MS: Who are your typical borrowers?
GH: Our typical borrowers are aged 20 to 30. They may be suffering from the cost of living such as rent issues. These people are still relatively high earners, with income of £30,000 to £40,000, but are just poor at managing money. Often it is first generation migrants with limited credit history. They probably shouldn’t be taking on more debt but the reality is that we provide a better solution to alternatives which is often illegal lenders.
This money solves a particular problem such as if a boiler is broken and needs to be fixed. We are supporting people in a regulated, legal way to give them a better interest rate compared with what they would get elsewhere. The goal is to move people from short-term dependence on cash to longer-term sustainability. We have a personal finance section on our website that helps our borrowers get in a habit of saving and managing their money better.
MS: Should people be reliant on short-term credit?
GH: We have rules to stop people treating our product as an overdraft. It is to be used preferably once or twice when you need it. We can block people who have had a certain amount of loans with us or other providers and use open banking for this. A lot of it is about educating people on managing their money better.
MS: What returns can investors get?
GH: We are forecasting 12-month returns of 5.5 per cent to 6.3 per cent or around a six per cent net return.
MS: What do borrowers pay for a loan?
GH: It depends on the loan and score. The new product will start at an annual rate of 69 per cent, our typical borrower will be offered a rate of 0.7 per cent per day, which is less than the average in the sector and 40 per cent below what Wonga used to charge.
MS: How did The Money Platform navigate the pandemic?
GH: A million people are reliant on illegal money lenders, according to the Centre for Social Justice (CSJ). We continued lending throughout the pandemic as we knew the problem was recurring and that required our support. There was still a market for it. Returns were decent throughout the pandemic. Demand was lower but we were able to grow as fewer players were around. We showed forbearance throughout and didn’t charge additional interest for people to move payments.
There were regulatory rules around forbearance and we have continued that from now.
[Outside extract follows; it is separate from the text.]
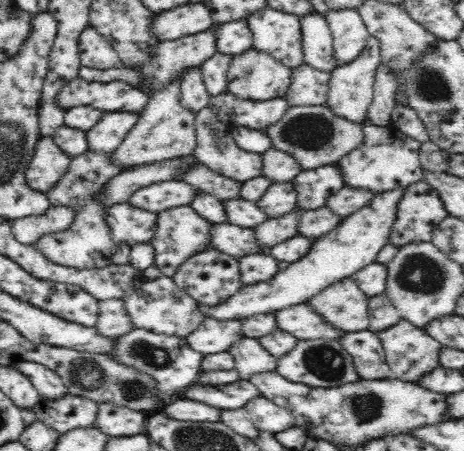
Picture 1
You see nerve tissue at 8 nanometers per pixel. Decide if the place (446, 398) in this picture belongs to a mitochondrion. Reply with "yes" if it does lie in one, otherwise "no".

Customers did have to delay payments at the start of the pandemic but it then comes back to this idea of training people to improve their financial position. We have since had good performance from our Covid loan cohorts. Demand is now increasing a lot due to the cost-of-living crisis. We are factoring that into our decisions. That does make it trickier to approve customers but we are concerned there would be a rise in illegal money lending without alternatives.
MS: How has the P2P lending market changed?
GH: The regulator has gone from being extremely pro-P2P to appearing to treat it as risky investing. P2P can make an interesting alternative to equity market investing, as it is often less volatile but can produce decent returns. It is a shame that the FCA’s approach has changed. It seems to be treating P2P on a similar level as crypto investing, which is a massive error. Crypto is much more volatile.
That said, P2P lending is an investment and there has been confusion about that in the past. There has been confusing messaging on P2P lending platforms about how quickly you can access your money. It is right that the industry has received some scrutiny and that there are now wind-down plans in place. There haven’t been any scare stories about P2P lenders recently. A lot occurred up to 2019 before the new regulations.
MS: What are the platform’s plans for the future?
GH: An Innovative Finance ISA may be something we consider doing. We are waiting to see where the FCA goes with its review of the P2P sector. There is the longer-term loan product being launched and we are building other products that help a particular subset of underbanked customers. We will also continue building our decision engine, incorporating open banking, so we can identify good quality customers not served by traditional finance.